(WHAT IS NEEDED)
Say how many lines of the material below contain the word "serif", with no other words.

============

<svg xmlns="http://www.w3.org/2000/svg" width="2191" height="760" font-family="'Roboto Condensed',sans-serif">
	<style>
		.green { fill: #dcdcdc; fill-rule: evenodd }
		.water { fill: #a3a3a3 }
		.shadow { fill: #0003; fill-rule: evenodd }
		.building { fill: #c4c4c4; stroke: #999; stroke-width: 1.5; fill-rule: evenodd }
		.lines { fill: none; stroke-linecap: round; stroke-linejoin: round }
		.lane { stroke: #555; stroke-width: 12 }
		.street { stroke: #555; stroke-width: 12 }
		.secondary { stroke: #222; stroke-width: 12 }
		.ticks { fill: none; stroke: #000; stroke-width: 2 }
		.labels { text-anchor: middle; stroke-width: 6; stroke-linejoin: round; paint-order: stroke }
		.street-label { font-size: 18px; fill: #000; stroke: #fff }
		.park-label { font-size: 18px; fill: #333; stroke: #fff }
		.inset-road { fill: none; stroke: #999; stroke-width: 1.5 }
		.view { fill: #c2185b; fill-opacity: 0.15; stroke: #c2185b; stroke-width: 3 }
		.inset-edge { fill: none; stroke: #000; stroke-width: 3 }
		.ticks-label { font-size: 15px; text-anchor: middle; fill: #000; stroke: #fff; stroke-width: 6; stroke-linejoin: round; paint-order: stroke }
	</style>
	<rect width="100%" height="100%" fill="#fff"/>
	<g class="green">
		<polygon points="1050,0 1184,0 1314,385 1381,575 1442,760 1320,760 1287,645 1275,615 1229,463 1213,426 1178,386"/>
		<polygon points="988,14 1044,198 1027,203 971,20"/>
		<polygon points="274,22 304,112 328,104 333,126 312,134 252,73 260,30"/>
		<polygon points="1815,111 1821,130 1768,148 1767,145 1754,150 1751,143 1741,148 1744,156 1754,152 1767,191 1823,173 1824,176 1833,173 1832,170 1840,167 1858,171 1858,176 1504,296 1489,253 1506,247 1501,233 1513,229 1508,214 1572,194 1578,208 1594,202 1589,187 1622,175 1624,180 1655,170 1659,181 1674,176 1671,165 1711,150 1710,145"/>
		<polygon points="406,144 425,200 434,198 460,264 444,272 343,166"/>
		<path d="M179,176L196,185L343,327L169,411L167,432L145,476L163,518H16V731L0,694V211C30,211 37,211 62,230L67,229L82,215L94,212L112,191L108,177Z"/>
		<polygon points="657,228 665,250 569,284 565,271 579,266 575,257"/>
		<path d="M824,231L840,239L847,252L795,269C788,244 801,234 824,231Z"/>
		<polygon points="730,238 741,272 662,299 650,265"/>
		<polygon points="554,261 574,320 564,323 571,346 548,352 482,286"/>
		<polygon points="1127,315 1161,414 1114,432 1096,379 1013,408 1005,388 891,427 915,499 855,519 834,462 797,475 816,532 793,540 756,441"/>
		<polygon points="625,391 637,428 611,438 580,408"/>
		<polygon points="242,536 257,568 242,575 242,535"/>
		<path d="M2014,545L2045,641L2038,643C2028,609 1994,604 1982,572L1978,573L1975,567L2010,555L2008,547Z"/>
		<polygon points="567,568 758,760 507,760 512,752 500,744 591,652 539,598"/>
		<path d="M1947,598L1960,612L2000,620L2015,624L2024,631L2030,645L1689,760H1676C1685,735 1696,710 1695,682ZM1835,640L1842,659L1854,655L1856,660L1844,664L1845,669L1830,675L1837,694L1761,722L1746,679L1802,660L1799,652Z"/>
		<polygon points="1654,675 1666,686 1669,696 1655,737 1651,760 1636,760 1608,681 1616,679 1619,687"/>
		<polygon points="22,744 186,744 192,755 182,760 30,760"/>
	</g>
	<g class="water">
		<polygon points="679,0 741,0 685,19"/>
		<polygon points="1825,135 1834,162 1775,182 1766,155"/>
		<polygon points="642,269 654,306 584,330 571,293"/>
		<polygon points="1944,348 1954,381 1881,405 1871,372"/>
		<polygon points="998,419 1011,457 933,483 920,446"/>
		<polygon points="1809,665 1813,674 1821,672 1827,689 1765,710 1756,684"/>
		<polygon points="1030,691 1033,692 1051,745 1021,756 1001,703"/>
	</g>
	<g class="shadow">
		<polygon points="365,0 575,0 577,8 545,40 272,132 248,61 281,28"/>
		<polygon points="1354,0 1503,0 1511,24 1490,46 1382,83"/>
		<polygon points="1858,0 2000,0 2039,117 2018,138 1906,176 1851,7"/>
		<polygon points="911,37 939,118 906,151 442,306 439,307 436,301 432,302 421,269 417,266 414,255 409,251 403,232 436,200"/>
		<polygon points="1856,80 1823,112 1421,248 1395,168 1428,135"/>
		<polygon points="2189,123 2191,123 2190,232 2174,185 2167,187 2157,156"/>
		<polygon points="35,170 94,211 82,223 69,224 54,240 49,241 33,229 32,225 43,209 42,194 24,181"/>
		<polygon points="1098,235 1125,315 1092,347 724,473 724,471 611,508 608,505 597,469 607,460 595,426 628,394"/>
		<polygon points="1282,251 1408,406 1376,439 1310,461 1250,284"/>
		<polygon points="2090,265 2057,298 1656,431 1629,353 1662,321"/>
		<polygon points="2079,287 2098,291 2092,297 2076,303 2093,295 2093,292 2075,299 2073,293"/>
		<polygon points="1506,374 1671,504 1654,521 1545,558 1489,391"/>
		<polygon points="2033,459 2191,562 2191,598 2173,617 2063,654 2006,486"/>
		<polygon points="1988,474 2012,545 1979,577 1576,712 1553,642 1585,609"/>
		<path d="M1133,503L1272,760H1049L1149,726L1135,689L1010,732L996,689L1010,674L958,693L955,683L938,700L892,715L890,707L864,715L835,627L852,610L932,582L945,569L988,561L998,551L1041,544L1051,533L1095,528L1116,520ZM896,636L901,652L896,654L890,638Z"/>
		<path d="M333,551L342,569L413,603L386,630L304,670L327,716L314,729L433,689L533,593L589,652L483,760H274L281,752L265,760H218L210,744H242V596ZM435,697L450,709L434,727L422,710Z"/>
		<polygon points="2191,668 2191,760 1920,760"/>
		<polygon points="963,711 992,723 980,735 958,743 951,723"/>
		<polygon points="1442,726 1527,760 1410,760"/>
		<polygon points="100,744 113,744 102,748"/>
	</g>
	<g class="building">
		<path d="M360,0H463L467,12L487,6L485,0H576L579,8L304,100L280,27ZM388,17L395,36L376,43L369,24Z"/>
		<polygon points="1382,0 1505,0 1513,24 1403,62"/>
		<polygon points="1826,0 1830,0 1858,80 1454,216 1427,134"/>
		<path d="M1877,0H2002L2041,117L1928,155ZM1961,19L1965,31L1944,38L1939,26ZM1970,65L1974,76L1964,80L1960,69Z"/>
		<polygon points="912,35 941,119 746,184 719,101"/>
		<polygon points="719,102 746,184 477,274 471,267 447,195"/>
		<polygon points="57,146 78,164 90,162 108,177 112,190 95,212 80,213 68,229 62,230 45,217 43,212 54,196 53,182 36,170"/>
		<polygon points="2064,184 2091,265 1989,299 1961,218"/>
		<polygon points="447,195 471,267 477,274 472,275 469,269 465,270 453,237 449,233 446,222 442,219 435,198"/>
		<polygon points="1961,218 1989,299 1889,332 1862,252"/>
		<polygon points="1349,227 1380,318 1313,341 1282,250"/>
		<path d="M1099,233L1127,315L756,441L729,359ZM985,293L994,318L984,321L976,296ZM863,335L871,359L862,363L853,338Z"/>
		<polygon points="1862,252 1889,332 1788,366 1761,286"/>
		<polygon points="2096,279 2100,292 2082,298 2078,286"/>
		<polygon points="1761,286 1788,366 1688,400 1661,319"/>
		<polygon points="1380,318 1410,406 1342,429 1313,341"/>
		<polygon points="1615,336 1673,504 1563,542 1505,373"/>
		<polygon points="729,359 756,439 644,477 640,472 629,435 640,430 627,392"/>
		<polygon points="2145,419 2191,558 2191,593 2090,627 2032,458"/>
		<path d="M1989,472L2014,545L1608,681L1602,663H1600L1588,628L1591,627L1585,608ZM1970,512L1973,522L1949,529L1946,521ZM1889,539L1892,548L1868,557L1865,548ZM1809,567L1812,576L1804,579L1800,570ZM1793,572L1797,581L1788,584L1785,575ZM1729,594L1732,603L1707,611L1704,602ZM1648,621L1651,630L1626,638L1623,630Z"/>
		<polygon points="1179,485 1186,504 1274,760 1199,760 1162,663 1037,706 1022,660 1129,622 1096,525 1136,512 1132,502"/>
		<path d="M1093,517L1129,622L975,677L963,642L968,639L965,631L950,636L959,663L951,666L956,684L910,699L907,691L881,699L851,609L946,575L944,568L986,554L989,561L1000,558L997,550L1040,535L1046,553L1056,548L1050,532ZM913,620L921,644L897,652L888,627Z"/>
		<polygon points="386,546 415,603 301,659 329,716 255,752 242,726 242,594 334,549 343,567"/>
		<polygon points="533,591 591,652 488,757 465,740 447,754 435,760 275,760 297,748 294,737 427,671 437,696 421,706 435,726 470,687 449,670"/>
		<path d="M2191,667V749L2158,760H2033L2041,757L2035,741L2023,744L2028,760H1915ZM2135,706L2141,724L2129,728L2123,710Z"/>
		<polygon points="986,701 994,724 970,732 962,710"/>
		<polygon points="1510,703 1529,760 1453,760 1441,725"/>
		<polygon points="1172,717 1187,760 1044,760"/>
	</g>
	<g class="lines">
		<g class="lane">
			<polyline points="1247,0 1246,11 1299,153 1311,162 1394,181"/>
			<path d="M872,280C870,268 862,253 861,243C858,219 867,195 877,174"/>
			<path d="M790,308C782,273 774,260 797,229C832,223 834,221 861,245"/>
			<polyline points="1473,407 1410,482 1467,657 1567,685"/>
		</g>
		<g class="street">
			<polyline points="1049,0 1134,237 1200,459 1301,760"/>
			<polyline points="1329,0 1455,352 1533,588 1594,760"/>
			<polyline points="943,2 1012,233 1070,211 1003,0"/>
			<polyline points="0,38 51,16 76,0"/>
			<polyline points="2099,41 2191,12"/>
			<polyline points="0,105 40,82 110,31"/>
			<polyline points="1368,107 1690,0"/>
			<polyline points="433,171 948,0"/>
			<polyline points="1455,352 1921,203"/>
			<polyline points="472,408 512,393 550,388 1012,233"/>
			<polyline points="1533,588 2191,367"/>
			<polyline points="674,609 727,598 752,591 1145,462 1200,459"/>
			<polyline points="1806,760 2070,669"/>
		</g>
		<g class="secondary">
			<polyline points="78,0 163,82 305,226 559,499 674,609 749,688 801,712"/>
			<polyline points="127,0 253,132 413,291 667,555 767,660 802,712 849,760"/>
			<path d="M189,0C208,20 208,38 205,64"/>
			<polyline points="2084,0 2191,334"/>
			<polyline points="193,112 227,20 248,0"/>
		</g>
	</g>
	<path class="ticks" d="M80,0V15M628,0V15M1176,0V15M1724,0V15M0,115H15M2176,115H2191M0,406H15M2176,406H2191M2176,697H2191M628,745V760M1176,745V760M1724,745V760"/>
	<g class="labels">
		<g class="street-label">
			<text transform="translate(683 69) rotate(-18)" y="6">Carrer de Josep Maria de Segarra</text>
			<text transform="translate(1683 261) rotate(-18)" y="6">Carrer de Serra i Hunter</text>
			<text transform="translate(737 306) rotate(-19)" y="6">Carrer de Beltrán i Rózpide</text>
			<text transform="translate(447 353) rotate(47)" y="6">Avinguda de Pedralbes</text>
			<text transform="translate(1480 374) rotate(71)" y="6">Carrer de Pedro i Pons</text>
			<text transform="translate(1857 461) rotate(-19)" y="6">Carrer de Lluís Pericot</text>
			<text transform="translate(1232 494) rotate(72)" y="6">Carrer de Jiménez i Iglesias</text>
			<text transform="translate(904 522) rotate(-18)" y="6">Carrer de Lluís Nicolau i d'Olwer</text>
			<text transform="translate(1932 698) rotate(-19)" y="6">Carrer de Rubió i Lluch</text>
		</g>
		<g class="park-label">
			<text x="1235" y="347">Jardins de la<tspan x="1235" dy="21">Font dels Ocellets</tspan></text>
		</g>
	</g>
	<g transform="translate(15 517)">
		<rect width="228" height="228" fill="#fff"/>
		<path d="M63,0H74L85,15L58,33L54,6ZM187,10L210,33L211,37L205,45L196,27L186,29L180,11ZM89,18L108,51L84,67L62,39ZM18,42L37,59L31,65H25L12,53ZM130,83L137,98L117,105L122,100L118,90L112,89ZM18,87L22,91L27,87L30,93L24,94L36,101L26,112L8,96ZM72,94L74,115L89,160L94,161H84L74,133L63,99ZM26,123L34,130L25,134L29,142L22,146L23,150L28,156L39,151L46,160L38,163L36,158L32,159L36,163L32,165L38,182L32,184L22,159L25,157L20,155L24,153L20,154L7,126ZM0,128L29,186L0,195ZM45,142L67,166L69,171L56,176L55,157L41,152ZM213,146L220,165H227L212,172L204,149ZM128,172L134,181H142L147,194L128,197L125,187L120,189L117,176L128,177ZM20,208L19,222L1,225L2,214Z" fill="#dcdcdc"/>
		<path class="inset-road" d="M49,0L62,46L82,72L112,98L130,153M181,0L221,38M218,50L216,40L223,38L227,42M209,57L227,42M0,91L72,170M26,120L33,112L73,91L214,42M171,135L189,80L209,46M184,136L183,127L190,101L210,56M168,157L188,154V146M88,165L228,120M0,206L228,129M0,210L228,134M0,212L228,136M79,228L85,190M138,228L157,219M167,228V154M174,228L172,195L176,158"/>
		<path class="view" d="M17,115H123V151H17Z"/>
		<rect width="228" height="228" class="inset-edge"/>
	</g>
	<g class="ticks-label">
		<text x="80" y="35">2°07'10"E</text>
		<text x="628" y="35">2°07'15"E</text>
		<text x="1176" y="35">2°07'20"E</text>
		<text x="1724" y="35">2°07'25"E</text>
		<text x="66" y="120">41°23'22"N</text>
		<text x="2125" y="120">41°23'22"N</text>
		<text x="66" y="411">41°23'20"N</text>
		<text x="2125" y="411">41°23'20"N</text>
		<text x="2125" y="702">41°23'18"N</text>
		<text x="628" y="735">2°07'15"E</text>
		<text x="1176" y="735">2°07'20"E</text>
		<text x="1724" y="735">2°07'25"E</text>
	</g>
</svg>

============

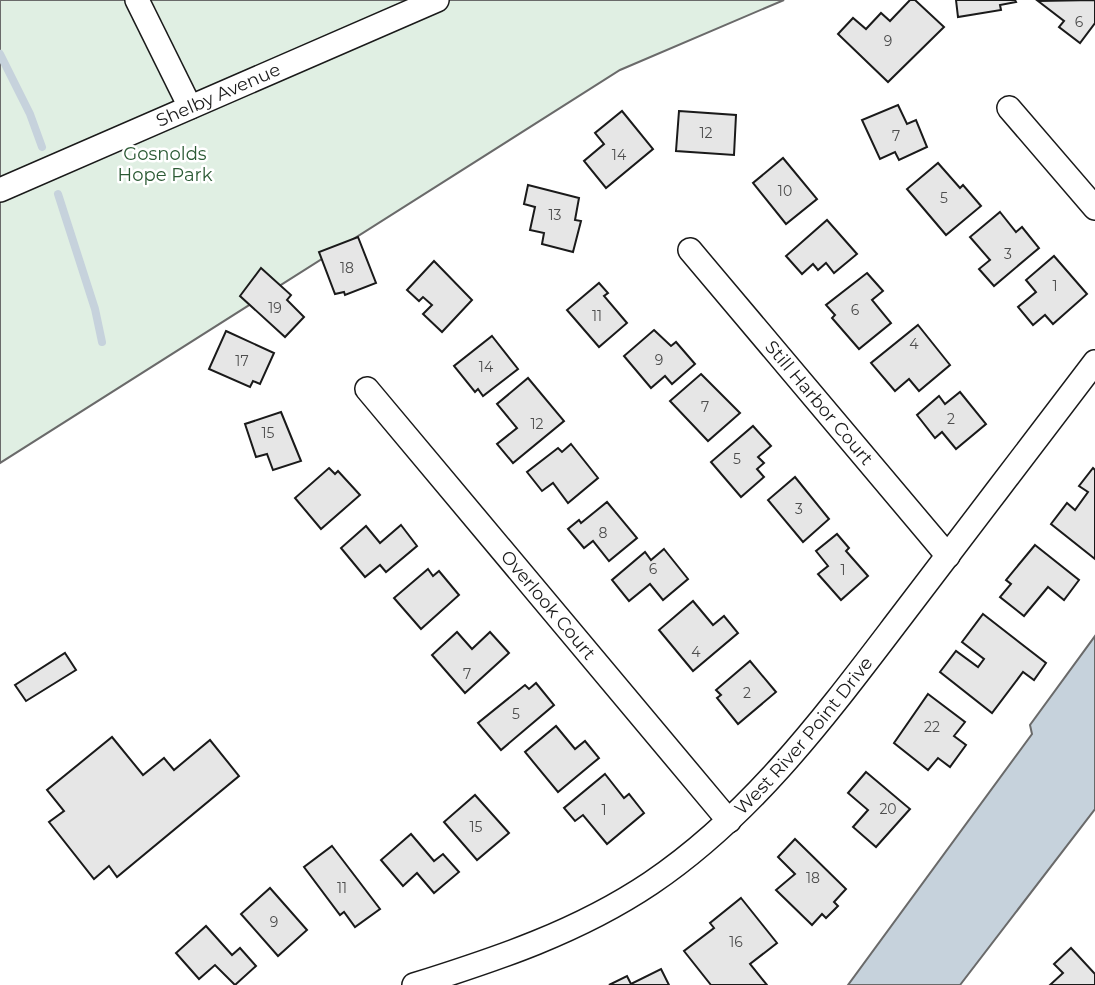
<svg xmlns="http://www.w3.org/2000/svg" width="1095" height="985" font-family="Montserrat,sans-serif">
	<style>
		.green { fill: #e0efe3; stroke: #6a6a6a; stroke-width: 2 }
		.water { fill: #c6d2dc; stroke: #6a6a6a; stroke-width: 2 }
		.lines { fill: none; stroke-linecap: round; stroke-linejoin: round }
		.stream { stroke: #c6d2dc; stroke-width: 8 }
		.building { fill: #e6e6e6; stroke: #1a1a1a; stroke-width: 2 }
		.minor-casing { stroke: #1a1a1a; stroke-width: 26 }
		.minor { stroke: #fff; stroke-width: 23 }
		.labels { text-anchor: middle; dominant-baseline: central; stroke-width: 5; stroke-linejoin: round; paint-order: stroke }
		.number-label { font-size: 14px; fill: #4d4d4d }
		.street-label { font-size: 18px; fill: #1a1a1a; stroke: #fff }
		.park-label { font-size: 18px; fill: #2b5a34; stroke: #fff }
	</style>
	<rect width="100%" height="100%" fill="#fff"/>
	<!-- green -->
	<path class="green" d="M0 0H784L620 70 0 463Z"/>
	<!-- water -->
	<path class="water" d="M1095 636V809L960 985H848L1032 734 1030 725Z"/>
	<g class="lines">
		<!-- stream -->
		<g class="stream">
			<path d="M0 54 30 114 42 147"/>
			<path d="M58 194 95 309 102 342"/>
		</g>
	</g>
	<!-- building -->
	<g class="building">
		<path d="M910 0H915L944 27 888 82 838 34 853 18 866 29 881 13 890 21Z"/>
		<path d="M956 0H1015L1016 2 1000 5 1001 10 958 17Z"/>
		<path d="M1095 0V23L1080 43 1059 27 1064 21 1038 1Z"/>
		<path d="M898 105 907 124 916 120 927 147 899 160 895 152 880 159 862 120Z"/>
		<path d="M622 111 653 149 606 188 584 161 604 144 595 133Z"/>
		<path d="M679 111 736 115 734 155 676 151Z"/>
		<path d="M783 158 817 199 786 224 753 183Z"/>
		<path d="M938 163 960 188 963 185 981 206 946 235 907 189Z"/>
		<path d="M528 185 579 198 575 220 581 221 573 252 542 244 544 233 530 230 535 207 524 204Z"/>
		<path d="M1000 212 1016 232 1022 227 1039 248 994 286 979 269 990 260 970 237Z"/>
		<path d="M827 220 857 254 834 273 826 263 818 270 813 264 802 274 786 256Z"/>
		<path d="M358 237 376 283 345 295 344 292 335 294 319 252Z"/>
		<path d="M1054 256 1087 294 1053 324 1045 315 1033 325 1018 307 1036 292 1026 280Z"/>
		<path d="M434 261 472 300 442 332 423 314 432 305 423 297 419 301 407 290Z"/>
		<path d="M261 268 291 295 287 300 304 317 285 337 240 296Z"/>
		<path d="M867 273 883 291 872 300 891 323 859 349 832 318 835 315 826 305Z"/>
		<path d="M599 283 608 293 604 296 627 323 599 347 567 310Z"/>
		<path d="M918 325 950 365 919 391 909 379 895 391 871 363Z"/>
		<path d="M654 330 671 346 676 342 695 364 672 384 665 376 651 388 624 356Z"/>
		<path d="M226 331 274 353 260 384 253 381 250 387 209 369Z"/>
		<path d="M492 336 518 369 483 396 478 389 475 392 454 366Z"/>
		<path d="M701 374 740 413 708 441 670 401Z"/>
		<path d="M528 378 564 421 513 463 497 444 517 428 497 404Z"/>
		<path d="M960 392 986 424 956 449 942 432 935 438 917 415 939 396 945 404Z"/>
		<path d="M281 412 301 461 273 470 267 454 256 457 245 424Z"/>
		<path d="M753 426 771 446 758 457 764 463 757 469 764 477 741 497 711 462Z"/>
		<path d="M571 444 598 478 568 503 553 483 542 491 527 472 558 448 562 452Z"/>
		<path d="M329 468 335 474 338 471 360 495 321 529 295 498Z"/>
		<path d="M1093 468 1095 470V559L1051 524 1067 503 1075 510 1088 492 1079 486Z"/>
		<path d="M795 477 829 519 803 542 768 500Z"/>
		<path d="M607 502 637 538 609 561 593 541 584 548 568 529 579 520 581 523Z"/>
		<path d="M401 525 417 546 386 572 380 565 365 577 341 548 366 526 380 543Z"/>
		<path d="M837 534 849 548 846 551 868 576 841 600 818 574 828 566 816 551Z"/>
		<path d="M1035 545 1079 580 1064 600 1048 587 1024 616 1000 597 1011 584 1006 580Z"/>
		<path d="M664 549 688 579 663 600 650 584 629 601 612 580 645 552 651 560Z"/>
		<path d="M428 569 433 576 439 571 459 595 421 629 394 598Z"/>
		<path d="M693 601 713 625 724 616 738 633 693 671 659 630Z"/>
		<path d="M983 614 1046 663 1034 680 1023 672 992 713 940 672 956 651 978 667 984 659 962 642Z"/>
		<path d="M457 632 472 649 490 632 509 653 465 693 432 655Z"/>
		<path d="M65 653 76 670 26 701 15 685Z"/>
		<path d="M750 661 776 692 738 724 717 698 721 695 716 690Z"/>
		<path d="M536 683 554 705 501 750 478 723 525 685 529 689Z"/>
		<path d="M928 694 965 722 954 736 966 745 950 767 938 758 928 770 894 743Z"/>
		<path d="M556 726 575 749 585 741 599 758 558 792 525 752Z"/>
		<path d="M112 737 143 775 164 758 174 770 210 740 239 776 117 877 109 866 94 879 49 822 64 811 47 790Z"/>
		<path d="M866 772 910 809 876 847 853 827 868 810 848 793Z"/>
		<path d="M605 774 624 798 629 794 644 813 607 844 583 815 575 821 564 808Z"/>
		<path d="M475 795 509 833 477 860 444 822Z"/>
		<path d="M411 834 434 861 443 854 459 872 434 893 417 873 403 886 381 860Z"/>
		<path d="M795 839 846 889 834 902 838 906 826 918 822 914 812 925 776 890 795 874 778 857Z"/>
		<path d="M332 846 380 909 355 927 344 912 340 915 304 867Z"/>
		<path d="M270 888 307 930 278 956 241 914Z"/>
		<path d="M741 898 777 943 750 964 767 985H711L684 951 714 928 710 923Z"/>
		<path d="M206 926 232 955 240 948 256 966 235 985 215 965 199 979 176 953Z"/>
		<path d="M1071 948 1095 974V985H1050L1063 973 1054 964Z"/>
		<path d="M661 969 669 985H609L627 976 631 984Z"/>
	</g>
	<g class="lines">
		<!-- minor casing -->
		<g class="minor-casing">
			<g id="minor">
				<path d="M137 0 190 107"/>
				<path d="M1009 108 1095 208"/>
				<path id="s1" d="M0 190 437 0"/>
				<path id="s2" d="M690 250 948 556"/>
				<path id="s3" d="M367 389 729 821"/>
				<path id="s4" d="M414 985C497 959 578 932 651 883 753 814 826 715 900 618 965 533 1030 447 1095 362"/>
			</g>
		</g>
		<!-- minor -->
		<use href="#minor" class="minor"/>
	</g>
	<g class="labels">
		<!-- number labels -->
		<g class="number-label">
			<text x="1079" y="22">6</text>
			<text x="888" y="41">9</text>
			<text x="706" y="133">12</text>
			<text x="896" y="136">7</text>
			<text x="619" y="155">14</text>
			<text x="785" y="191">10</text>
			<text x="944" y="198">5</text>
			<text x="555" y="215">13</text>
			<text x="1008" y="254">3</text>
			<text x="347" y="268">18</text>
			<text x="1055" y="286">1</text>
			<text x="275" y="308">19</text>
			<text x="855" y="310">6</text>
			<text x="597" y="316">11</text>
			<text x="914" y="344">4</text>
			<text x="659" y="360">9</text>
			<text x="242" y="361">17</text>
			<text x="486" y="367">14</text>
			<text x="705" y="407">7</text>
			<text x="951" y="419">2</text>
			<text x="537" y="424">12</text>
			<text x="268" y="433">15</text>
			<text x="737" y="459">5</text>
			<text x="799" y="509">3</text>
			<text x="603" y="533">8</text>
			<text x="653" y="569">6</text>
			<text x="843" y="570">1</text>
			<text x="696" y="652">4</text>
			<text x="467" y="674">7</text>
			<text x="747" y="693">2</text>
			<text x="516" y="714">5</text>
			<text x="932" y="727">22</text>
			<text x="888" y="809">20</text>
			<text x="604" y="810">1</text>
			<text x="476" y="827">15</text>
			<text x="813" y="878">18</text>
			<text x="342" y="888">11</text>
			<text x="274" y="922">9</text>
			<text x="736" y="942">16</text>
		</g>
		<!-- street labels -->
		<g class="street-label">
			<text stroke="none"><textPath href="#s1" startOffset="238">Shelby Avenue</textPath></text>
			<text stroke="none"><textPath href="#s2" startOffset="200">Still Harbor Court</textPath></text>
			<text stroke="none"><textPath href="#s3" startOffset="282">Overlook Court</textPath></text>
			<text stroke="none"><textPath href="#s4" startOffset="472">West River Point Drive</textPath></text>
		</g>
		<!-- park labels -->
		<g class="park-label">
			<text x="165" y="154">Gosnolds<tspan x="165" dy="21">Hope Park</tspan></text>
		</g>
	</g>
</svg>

============

(ANSWER SECTION)
2